**Quoted text**:
Earv was real and nobody called him Magic. I never heard anybody ever call him Magic.
Todd Jones:
They called him Buck, right? Didn't the players and coaches call him Buck?
Randy Harvey:
Yeah. Buck or E.J, or Earv, or Earvin. He was a real person. He had that magical enthusiasm and somebody gave him that name, but yeah, buck was a very good name for him, and talks to just like he was just a real guy.
Todd Jones:
Well, he was so out there with his personality. And then you also had Kareem who was much more reticent with how he dealt with everybody. Tell us about dealing with Kareem? When I think about Kareem, I think sometimes I wonder, he almost gets overlooked sometimes when people talk about the greatest ever, and it's Jordan and so forth, but look at Kareem's career, it's unbelievable.
Todd Jones:
Do you think his personality has some something to do with the fact that maybe he's not always just knee jerked reaction to like Kareem is the greatest ever?
Randy Harvey:
Yeah. Probably so, probably so. He wasn't out there. Magic was the big presence on that team and I don't think Kareem enjoyed that, and enjoyed having other players take away the attention from him. But obviously, he was one of the greats of all time and I think he's [inaudible 00:14:49] He was all-time leading scorer. I was there that night when he passed Wilt to become the all-time leading score, so a great experience.
Randy Harvey:
And Kareem was... If you get him alone, he didn't like that locker room experience that sports writers coming in and crowding around the cubicle.
Todd Jones:
Mm-hmm (affirmative).
Randy Harvey:
He didn't enjoy that, but if you got him alone, he used to tell stories about growing up in Harlem, and his true love was baseball. He'd been a first baseman on his high school baseball team.
Todd Jones:
Kareem was a first baseman?
Randy Harvey:
Yeah.
Todd Jones:
Wow. He could catch all the throws.

**Rows**:
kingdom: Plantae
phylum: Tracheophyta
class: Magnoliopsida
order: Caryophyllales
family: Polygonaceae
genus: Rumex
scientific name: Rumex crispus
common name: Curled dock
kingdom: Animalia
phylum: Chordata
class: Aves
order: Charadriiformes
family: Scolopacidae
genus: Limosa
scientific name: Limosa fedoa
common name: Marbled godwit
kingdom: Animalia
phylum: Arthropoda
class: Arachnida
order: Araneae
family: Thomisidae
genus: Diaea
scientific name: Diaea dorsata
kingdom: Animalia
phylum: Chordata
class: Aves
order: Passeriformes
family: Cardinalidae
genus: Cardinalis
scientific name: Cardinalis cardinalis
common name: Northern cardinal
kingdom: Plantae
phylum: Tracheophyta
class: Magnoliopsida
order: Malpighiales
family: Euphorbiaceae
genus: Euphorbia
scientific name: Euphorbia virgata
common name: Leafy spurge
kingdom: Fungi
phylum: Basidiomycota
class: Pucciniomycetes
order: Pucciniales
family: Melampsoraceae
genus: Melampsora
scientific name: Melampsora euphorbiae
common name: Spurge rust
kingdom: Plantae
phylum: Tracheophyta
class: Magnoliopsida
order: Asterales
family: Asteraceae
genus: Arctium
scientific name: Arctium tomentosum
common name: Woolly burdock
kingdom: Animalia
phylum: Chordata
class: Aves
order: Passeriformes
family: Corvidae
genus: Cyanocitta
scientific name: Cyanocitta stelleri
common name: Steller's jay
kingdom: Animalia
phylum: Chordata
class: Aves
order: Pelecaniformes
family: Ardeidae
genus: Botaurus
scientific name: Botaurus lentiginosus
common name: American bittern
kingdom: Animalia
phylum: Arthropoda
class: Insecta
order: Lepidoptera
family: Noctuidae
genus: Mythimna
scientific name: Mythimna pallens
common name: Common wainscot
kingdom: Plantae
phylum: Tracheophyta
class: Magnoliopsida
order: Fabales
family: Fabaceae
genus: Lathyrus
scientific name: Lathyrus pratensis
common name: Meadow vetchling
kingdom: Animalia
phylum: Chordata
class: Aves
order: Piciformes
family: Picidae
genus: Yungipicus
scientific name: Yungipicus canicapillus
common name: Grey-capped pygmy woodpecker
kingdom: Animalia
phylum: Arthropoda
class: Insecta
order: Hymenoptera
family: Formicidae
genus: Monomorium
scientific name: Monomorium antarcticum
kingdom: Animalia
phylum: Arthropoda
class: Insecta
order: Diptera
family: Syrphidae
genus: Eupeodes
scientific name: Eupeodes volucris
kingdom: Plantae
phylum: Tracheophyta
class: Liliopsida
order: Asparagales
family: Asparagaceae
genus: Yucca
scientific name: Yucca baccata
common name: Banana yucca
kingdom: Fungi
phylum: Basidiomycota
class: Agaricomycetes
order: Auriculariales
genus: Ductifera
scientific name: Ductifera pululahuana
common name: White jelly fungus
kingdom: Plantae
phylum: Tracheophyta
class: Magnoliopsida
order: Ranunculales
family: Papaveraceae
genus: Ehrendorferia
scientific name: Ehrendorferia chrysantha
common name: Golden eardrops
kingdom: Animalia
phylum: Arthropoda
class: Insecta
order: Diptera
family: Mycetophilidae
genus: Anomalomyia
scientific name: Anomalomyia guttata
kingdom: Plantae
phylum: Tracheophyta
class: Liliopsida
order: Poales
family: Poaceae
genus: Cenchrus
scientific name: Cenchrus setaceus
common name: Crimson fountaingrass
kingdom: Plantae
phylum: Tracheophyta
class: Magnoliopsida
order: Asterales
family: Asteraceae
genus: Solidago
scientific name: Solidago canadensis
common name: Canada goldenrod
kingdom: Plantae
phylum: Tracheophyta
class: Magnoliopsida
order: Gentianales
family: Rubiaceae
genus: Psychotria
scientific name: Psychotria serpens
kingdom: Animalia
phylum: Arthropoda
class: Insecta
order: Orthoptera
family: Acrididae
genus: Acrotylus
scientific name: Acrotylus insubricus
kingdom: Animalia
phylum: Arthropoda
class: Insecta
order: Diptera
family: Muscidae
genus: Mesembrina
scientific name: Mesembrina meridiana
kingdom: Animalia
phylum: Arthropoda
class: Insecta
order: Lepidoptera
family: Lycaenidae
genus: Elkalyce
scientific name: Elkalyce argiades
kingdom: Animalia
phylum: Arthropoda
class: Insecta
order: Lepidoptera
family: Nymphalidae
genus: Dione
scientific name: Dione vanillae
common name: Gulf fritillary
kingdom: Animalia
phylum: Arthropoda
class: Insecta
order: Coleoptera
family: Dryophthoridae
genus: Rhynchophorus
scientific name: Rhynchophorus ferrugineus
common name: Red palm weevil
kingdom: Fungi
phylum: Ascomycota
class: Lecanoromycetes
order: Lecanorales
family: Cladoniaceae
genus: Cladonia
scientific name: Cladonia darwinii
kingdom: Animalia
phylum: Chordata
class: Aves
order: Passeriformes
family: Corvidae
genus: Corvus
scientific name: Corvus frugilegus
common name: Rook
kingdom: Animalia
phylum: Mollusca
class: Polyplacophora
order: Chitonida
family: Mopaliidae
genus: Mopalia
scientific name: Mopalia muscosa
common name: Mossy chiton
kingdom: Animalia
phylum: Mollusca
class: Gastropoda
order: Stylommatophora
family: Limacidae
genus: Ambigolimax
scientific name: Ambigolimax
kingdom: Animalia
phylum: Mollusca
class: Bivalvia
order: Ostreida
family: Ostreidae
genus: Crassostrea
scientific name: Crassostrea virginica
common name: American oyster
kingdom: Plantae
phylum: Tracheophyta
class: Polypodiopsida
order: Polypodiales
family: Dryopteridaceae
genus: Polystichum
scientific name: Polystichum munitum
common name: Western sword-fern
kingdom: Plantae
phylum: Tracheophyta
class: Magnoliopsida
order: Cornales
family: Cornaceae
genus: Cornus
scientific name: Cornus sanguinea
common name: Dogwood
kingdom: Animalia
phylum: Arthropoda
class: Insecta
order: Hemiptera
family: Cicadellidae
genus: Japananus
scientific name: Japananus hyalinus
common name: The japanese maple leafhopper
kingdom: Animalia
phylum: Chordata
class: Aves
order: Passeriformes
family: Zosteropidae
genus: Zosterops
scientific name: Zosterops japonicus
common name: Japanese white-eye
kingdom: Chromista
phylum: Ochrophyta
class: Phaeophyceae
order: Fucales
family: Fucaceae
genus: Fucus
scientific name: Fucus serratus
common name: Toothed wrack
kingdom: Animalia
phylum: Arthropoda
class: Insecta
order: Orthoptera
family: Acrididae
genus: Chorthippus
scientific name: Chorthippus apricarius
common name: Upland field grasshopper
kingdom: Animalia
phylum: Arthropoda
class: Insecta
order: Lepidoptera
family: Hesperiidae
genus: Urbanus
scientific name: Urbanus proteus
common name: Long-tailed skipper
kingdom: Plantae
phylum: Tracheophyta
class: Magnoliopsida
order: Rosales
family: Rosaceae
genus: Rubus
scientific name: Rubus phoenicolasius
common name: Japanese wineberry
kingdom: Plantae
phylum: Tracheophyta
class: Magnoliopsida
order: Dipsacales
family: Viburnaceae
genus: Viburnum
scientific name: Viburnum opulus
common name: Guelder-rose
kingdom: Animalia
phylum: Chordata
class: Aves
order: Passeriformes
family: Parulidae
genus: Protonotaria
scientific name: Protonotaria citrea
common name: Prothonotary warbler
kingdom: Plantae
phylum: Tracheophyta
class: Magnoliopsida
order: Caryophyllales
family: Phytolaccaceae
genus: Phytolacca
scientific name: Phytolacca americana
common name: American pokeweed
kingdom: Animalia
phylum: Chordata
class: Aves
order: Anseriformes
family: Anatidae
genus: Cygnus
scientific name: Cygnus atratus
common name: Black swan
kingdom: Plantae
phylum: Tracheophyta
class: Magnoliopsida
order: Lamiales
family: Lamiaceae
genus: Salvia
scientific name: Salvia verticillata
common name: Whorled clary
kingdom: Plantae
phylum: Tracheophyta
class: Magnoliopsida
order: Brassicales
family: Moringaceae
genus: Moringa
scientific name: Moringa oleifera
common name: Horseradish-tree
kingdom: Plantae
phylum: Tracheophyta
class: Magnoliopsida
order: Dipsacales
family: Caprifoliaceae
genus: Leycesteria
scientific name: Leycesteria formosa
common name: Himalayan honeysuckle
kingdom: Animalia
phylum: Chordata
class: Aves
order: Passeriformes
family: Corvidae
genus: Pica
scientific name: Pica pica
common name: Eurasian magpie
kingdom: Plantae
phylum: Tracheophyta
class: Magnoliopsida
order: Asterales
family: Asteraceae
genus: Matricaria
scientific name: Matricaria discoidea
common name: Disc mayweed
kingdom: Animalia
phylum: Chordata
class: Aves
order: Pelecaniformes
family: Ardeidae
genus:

**Things to do**:
1. Reproduce the passage of the interview transcript starting with "Earv was real" and going on through "call him Buck?".
2. Summarize the interview transcript in two sentences.

**Results of the exercise**:
1.
Earv was real and nobody called him Magic. I never heard anybody ever call him Magic.
Todd Jones:
They called him Buck, right? Didn't the players and coaches call him Buck?

2. Randy Harvey says nobody called Earvin Johnson "Magic," since people knew him as Buck, E.J., Earv, or Earvin, and he calls Johnson a real person with a magical enthusiasm. He describes Kareem as less outgoing and as disliking crowded locker room interviews, but says that one-on-one Kareem told stories about growing up in Harlem and about his love of baseball, having played first base on his high school team.